It's YOUR time - get moving!
One year ago on my birthday I left work feeling frustrated, annoyed and kind of hopeless with my work situation. My so-called partner had basically ignored my birthday. He said happy birthday when he first came in and then didn't mention it again. He didn't mention it on the air. I didn't want to mention it myself. How sad is it to wish yourself a happy birthday? So, he went on with the show like it was any other day. When it was his birthday I mentioned it first thing so listeners could call up or text happy wishes to him. I brought him breakfast and treats and balloons. I mentioned it all through the show that day so he could be celebrated.
So, why wouldn't he do the same for me? I believe it was because he was a bitter, resentful person who couldn't stand for anyone to get more attention than himself. He did finally say it was my birthday at the last break of our show. I guess he felt it would be too obvious if he didn't say anything at all. Have you ever worked with someone who was so bitter they couldn't even stand for other people to say happy birthday to you? It wasn't a good working condition.
As most of you know my story, I was asked to leave this job a few short months later. This came as a shock. At the very least I didn't have to work with or even see bitter guy anymore. After working in the radio business for 20 plus years this wasn't something unusual. I'd gone through it before but this time hurt. I had tried so hard to make things work with this guy and no matter what I did, he just wanted to work against me rather than with me. I talked to management about it several times and they seemed to agree with me but we were both let go for some reason. I decided I didn't want to put myself in a position to let other people decide my fate regardless of how I hard I worked and the sacrifices I made in order to put on an entertaining show every day.
I decided to make a change. I decided to go in a different direction. One I would be in charge of. I would be the one to determine the content. I would be the one to decide when it would air and how much I wanted to share. I would be the one to do all the work. And I embraced it. I love it. I can't wait to do it everyday. One situation was the catalyst to all this change in my life. And since it was my birthday yesterday, I thought about where I was just one year ago. And boy, does my life look a lot different. But in all the very best ways.
It has been a lot of work. There has been a lot of uncertainty. There have been big steps forward and many steps back. There have been times that I wonder if what I'm doing will ever take off. But mostly, I feel deep inside myself that this is what I'm supposed to be doing. And every time I get a message or post from someone telling me what I said really resonated with them I know I am exactly where I am supposed to be.
Don't misunderstand. This is a lot of work. I have challenged myself in ways I never thought. I have pushed myself to do things I never thought I could, things I never thought I would have to do. But I push forward and it's so rewarding. This time last year I was part of a team. A very dysfunctional team.

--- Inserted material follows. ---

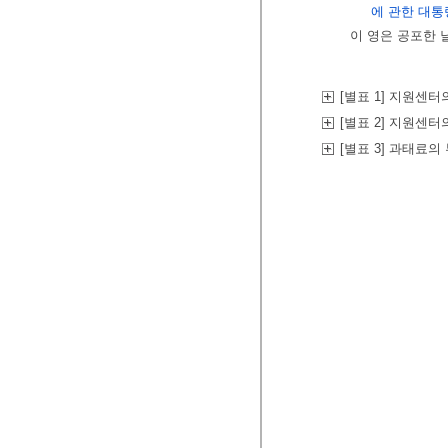
에 관한 대통
이 영은 공포한 
[별표 1] 지원센
[별표 2] 지원센
[별표 3] 과태료의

Now, I am the Hopefulist!
Because here is the thing. You are in control of your life. You can go anywhere you want. You can live anywhere you want. You can do any type of work you want. You can be whatever you want to be. Don't tell yourself excuses for why you can't. You can. That is your fear talking. Don't give in to fear. Your fear wants your life to mediocre so it can rest of it's couch and not have to do anything. Don't let fear be lazy. Don't you be lazy and get fear out of the barcalounger. Fear will be your friend through the process of major change. Learn to work with fear and you will go places you never thought you could go.
Life is short. We should be charging toward our dreams instead of putting them off to next year. To when we have more time, when we have more money, when we have more energy. None of these things are going to get better until you do! Do what makes your heart sing. Why would we want to spend any of our days not being as happy as we can possibly be?
It is I wish it were cocktail Friday, Thursday. It is almost the weekend. I hope you can take one little step toward the life of your dreams today. It all starts with one step. Now, go make today your best day yet!